I’ve been following articles on the Flipped Classroom Model for some time now. Because my school has a 1:1 MacBook Pro environment, flipped classrooms are very feasible – students have continual access to technology both at home and at school. While I see the advantages of a Flipped Classroom, I note weaknesses that must be addressed.
In a Flipped Classroom, students view instructional videos at home. Classroom time is then used for cooperative learning or project-based learning where students move beyond the knowledge-level mastery to analysis, synthesis, and evaluation. Rather than lecture during student contact time, teachers directly interact with individual students and student groups. As a proponent of cooperative- and project-based learning, I’m excited by the idea.

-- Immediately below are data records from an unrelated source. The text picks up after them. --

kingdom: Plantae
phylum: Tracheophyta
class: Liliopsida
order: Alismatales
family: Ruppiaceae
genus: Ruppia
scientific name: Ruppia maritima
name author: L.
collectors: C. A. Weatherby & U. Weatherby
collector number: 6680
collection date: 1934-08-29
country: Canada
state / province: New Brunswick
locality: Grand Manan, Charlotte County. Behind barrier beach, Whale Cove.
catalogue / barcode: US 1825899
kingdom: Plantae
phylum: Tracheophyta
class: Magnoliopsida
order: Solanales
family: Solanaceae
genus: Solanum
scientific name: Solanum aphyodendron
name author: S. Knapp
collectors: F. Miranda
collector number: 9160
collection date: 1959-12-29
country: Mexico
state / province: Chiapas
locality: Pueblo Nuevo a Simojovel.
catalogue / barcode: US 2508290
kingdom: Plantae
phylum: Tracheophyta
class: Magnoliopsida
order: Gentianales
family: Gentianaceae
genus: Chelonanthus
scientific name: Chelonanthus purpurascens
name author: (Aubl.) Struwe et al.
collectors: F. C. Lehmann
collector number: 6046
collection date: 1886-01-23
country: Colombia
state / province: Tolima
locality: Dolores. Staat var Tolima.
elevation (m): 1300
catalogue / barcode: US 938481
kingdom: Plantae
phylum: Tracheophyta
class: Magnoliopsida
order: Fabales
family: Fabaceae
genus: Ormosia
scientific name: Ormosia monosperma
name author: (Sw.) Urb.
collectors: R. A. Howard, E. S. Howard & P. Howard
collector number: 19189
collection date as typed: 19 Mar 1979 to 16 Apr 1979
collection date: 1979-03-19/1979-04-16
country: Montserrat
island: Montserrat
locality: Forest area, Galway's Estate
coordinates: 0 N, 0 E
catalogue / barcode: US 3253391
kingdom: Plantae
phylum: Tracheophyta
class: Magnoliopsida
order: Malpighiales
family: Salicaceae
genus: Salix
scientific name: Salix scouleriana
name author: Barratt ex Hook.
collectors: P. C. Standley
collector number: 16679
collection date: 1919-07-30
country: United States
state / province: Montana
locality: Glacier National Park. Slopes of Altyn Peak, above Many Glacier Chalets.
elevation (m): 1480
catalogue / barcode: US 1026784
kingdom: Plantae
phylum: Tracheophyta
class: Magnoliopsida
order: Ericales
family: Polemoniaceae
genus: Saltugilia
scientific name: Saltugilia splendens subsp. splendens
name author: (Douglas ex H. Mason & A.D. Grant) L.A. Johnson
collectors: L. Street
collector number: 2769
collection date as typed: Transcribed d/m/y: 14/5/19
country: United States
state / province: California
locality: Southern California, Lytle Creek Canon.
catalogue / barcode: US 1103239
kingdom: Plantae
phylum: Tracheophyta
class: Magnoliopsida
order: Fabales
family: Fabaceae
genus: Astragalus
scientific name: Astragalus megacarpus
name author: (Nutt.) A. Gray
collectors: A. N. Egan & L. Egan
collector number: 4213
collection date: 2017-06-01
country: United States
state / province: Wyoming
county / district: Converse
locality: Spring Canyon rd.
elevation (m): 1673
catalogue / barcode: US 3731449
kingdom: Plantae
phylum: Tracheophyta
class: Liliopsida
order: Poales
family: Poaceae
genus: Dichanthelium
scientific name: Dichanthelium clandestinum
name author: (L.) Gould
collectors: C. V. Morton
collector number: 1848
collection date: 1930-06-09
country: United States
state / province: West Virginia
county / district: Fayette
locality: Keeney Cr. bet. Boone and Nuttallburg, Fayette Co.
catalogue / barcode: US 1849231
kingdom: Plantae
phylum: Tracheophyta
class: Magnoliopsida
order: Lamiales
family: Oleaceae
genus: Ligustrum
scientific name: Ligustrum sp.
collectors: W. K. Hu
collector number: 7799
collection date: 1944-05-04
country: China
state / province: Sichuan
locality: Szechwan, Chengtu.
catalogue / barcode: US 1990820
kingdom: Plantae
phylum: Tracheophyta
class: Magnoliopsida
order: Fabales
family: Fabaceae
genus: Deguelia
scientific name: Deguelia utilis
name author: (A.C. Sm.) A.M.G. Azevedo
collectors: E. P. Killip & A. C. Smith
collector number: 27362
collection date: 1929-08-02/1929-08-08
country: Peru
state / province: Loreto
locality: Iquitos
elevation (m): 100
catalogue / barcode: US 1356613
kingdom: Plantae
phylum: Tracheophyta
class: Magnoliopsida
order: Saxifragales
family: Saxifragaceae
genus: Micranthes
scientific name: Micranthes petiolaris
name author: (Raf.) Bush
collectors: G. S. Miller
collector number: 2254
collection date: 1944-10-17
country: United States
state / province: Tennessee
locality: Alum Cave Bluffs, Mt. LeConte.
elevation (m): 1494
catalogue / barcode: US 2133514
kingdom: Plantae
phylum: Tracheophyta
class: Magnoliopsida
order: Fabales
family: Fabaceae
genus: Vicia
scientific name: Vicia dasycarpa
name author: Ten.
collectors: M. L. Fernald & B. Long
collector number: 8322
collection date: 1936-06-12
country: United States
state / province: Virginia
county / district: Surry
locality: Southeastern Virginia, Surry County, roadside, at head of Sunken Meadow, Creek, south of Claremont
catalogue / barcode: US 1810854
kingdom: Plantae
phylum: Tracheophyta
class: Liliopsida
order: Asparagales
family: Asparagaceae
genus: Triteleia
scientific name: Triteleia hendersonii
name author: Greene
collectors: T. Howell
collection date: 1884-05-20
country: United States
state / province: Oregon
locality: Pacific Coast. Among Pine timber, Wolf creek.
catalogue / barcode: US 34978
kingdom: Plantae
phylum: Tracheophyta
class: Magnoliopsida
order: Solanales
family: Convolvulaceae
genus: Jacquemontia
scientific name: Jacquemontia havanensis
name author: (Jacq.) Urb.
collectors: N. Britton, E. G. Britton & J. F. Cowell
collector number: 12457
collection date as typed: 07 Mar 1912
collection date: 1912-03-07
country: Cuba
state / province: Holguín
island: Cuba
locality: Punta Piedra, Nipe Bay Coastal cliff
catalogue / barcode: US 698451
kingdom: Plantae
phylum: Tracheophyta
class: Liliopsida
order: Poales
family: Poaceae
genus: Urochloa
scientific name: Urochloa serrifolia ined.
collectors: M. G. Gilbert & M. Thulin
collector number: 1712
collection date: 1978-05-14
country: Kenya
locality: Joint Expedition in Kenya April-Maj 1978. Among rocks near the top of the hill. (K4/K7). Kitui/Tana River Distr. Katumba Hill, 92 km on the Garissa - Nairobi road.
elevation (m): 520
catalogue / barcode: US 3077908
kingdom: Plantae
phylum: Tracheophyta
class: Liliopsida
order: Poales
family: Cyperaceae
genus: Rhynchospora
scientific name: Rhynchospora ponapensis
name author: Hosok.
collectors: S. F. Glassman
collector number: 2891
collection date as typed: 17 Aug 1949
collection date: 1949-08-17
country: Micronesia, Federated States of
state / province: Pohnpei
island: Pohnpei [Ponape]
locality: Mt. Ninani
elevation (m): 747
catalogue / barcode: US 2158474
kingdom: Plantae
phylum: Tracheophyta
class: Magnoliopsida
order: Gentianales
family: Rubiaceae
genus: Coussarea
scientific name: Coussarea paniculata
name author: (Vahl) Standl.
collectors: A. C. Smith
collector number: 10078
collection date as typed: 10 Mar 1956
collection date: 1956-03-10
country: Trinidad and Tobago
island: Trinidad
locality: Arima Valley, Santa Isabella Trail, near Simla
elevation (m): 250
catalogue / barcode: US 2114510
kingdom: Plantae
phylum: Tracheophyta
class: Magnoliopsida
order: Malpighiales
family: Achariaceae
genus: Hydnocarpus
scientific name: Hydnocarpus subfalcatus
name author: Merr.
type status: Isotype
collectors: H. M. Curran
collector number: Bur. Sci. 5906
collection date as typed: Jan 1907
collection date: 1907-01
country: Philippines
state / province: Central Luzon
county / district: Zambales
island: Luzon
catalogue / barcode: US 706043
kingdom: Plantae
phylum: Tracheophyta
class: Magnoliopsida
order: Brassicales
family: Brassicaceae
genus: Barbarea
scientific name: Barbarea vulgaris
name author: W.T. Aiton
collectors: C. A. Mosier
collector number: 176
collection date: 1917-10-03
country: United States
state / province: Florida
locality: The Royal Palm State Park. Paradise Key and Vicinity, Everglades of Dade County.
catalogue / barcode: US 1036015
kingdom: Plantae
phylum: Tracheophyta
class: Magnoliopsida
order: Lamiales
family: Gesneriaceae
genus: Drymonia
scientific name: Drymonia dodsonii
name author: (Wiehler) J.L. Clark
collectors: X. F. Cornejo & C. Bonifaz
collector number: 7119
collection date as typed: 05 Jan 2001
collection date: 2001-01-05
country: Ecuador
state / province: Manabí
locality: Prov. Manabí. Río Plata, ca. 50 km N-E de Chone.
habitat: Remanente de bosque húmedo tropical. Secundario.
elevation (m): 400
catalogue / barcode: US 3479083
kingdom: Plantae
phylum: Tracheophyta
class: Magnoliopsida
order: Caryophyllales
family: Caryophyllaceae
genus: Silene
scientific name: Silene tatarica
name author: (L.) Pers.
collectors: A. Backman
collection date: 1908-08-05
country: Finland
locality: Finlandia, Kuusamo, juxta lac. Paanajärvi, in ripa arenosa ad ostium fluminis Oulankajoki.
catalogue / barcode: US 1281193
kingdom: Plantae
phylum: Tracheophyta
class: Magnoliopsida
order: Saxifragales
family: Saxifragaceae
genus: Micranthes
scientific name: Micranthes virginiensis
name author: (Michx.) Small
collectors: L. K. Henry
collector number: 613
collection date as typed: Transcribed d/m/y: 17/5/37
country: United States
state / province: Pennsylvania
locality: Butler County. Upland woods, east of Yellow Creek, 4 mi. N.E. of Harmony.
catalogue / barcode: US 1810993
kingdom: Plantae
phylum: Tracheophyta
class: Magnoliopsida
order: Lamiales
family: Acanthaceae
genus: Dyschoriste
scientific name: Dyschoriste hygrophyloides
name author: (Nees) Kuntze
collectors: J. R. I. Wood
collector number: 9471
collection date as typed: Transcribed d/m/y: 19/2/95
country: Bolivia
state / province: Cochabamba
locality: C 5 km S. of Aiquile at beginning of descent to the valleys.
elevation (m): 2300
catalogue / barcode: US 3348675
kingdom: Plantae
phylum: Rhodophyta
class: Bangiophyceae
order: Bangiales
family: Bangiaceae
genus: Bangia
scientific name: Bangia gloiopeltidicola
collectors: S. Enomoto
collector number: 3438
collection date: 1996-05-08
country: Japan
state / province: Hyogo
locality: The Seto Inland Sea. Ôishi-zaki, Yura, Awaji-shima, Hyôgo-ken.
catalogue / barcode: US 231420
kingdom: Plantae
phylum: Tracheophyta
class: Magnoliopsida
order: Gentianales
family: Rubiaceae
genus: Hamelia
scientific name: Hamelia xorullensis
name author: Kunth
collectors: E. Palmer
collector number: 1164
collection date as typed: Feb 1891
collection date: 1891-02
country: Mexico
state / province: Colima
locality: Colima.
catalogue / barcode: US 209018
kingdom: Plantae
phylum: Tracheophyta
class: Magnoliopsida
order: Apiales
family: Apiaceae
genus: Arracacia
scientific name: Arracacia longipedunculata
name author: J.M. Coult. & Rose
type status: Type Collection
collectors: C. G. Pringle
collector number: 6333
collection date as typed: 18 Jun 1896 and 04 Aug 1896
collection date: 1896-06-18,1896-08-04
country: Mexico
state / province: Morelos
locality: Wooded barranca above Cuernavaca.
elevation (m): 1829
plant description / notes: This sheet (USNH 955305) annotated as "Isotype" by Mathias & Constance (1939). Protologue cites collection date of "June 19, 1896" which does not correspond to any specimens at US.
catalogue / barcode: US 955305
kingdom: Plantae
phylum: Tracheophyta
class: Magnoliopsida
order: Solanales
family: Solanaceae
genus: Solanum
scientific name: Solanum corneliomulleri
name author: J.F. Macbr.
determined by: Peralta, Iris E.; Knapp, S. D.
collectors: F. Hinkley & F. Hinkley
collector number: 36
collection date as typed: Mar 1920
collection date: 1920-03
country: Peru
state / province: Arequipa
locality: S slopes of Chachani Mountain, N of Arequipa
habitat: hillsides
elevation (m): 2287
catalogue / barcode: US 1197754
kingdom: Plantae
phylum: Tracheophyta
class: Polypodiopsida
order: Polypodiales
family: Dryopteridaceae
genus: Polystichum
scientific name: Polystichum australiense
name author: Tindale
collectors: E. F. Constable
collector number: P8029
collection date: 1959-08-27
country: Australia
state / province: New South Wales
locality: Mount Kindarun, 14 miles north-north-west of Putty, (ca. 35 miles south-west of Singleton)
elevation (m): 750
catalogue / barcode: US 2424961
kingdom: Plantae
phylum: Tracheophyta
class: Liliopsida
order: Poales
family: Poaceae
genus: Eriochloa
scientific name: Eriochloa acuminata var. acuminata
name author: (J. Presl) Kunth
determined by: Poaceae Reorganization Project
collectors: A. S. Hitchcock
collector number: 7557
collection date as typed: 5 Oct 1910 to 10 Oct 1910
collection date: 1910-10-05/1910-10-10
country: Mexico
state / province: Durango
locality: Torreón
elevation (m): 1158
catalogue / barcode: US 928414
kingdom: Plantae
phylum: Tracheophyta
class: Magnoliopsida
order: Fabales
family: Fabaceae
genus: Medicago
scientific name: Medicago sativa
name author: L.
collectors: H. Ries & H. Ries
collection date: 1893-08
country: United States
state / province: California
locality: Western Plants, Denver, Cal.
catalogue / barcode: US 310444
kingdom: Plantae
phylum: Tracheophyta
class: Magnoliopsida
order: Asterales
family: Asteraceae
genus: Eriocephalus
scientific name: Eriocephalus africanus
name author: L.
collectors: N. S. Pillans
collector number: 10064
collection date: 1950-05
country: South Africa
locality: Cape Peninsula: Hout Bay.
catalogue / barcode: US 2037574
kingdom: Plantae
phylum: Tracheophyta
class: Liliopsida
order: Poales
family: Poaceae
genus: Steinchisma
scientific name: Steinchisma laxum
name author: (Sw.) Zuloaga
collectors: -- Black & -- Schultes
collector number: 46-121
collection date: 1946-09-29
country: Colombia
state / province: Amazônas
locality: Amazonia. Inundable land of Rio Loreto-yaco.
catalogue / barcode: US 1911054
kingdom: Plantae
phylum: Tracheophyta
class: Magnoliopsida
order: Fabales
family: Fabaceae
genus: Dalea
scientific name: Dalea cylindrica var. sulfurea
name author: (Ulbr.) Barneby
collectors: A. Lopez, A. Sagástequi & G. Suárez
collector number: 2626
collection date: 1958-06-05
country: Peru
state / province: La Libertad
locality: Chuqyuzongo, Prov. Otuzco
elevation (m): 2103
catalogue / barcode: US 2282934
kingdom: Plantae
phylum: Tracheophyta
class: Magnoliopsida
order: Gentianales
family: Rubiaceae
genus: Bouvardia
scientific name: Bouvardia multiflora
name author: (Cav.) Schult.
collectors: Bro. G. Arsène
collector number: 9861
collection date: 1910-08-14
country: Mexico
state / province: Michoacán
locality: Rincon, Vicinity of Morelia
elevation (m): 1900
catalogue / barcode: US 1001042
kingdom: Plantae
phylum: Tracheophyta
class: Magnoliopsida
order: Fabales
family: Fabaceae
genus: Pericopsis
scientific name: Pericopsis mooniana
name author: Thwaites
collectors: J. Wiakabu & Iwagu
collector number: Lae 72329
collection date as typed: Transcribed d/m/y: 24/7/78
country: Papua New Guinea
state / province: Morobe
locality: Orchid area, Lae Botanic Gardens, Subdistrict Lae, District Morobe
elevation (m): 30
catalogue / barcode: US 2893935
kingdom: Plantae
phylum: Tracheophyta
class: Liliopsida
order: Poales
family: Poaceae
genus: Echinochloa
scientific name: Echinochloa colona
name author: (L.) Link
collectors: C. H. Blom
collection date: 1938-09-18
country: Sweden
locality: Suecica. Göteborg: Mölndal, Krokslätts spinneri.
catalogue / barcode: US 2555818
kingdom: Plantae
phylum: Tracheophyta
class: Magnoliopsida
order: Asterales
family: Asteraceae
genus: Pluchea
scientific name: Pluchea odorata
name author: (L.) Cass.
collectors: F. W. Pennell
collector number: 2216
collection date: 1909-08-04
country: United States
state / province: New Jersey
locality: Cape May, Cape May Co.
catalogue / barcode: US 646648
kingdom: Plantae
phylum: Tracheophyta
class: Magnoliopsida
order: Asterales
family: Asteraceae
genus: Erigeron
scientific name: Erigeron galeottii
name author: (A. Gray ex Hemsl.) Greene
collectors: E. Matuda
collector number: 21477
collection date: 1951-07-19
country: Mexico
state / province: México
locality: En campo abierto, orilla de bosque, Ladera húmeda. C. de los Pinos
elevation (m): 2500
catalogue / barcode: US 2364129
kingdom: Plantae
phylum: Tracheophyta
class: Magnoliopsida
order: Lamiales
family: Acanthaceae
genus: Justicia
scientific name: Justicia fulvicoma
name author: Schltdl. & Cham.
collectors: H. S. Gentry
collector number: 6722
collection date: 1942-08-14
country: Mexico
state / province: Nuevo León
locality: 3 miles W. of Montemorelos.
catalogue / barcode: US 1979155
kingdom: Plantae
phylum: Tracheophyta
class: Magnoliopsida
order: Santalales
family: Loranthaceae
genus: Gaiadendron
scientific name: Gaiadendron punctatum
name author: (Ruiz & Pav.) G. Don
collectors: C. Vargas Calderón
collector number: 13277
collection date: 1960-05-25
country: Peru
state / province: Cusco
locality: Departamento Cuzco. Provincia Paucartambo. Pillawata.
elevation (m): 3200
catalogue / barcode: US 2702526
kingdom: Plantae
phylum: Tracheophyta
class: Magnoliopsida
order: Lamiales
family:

My concern is that proponents of Flipped Classrooms implement an “all or nothing” approach. A video from the Learning Place and one formal research piece, indicate that all lecture videos are viewed at home. A Flipped Classroom assumes that all students will view the videos at home. It also assumes that students have adequate listening skills.
I propose that educators start talking more about Flipped Lessons than Flipped Classrooms.
By discussing Flipped Lessons, the idea of video lecture and active classroom learning becomes one more powerful tool in an educator’s toolbox. Some lessons will be most effective if cooperative groups revolve around books. Other lessons may be most effective if students construct meaning without any teacher lecture.
Flipped Lessons enable teachers to better differentiate instruction within the classroom. An ISTE video was the first I found that mentions the Flipped Classroom approach as a way to differentiate learning. Groups of students may watch brainpop videos, watch teacher-made videos, or engage in specific research tasks while the teacher works with students who need extended instruction or who need a review of specific objectives. Not all videos need to be watched at home. Not all students need the same videos.
When videos are viewed in the classroom rather than at home, students can be paired to watch lectures. In Focus, Mike Schmoker recommends lecture “punctuated by frequent opportunities for students to pair, share, and process their learning.” A lecture watched in an isolated setting will be understood to the extent allowed by the viewer’s listening capacity.
In Rick Hess’s predictions for 2012, he asserts that educators and policymakers will question the flipped classroom approach because of “worry that the model doesn’t work for kids who don’t do the requisite work at home.” If we can discuss Flipped Lessons rather than fully Flipped Classrooms, this powerful teaching tool is much more likely to implemented on a large scale.